Was müsste Ihrer Meinung nach geschehen, um diesen endlosen bewaffneten Konflikt in Kolumbien zu einem Ende zu bringen? Der Präsident versucht nun schon seit drei Jahren, mit militärischen Mitteln die Guerilla zu besiegen, doch war er dabei nicht besonders erfolgreich.
Einmal eine ernsthafte und permanente Politik für Frieden und Versöhnung, die in den Rang einer Staatspolitik erhoben wird, also die einzelnen Regierungen überdauert. Unsere Regierungen betrachten ja das Thema Frieden – oder Krieg – meistens nur als Wahlkampfthema.
Zweitens müssten die juridischen Grundlagen für eine nationale Versöhnung geschaffen werden, was aber keine Straflosigkeit für die Autoren schwerer Menschenrechtsverletzungen bedeutet.
Drittens müsste unbedingt mehr soziale Gerechtigkeit geschaffen und die bestehende Ungleichheit bei Einkommen, Berufschancen, Landbesitz usw. abgebaut werden.

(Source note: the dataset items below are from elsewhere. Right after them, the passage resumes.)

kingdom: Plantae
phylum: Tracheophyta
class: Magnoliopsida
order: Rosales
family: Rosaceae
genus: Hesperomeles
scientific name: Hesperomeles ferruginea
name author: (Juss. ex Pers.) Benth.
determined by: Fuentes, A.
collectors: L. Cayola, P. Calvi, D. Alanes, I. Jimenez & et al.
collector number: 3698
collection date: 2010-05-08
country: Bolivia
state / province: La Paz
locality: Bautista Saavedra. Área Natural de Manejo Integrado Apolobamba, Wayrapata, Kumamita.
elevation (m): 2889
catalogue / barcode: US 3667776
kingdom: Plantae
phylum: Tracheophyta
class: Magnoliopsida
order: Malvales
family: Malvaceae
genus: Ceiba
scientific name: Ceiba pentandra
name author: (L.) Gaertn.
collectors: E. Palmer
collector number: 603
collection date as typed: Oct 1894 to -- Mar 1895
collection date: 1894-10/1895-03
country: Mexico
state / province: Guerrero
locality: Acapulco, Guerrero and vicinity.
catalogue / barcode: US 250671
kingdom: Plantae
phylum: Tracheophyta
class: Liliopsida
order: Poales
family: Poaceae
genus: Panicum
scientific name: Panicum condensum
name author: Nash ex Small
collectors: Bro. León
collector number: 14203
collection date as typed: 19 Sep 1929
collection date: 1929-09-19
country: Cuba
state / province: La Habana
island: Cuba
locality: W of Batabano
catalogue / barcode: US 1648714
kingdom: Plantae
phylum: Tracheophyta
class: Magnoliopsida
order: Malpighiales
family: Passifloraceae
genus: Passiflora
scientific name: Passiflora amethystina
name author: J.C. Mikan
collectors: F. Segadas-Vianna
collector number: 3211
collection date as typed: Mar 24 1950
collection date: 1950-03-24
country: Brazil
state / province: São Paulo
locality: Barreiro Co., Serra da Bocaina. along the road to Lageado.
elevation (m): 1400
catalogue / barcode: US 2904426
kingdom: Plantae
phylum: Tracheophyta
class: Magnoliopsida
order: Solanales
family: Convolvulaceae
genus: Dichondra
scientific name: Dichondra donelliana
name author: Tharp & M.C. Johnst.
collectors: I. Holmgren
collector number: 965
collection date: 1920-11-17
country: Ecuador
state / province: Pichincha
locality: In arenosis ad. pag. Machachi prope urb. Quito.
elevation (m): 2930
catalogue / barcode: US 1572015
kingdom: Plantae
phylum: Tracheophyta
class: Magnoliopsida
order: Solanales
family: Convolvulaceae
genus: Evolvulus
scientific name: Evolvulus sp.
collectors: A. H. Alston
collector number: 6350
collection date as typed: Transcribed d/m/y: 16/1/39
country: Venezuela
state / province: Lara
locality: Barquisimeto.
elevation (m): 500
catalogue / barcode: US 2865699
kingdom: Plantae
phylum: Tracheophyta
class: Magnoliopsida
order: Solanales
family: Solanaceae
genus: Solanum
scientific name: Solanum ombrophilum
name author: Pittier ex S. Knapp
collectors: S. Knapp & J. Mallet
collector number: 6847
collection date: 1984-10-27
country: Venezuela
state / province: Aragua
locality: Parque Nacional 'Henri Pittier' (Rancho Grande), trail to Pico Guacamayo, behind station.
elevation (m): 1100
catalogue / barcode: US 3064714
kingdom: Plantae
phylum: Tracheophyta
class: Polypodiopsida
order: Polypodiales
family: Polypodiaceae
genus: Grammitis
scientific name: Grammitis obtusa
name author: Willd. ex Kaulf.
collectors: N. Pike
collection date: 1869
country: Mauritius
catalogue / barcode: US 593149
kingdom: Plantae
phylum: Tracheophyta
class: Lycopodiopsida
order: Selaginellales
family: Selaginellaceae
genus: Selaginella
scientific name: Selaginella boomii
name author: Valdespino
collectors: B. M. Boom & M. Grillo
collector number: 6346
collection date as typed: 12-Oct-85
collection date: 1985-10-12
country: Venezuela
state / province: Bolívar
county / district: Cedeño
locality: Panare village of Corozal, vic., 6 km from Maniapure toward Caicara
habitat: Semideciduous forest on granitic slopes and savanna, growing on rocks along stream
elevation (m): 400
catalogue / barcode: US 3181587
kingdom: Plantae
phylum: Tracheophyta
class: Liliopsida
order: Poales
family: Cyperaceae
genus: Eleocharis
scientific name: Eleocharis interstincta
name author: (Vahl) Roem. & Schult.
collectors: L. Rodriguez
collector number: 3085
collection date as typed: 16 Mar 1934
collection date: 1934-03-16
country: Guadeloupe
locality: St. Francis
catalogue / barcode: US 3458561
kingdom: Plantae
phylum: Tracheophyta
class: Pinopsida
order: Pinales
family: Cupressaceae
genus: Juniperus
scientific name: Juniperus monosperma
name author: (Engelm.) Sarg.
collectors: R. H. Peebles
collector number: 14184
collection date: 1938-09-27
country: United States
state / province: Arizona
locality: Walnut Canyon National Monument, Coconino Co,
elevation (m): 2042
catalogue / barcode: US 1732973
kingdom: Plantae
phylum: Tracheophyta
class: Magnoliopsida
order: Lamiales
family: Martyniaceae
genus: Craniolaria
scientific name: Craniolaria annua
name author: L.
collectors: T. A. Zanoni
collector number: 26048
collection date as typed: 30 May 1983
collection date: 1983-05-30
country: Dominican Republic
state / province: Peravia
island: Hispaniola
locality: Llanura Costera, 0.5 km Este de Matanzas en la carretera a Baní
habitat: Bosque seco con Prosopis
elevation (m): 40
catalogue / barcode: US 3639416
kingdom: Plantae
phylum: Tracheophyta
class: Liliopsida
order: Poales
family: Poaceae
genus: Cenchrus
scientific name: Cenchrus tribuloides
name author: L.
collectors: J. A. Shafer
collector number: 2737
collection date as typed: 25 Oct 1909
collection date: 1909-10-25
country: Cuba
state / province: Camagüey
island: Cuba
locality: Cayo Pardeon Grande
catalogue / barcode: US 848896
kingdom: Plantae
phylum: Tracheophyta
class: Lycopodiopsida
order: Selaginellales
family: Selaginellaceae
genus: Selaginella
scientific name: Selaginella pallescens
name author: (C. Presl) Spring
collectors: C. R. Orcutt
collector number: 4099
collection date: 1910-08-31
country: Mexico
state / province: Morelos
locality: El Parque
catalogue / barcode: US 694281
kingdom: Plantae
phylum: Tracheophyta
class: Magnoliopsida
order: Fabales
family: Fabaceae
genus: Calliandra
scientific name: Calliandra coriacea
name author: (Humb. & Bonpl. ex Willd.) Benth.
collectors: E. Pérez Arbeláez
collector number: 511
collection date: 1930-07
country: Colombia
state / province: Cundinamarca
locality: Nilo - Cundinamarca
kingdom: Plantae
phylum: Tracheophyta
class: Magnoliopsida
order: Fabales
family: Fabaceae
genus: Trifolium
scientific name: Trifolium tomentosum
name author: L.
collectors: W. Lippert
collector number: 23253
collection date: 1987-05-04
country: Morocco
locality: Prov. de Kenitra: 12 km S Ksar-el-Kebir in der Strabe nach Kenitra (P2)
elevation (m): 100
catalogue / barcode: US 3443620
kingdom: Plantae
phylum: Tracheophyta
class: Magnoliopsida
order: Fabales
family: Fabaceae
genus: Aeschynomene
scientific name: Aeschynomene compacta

Auch Probleme wie die weit verbreitete Korruption und der Rauschgifthandel müssen ernsthaft in Angriff genommen werden.
Bischof Múnera besuchte auf Einladung der Dreikönigsaktion kürzlich Wien. Die DKA unterstützt im Vikariat San Vicente mehrere Projekte im Bereich Gesundheit, Ausbildung („Landwirtschaftliche Matura“) und Ernährungssicherung.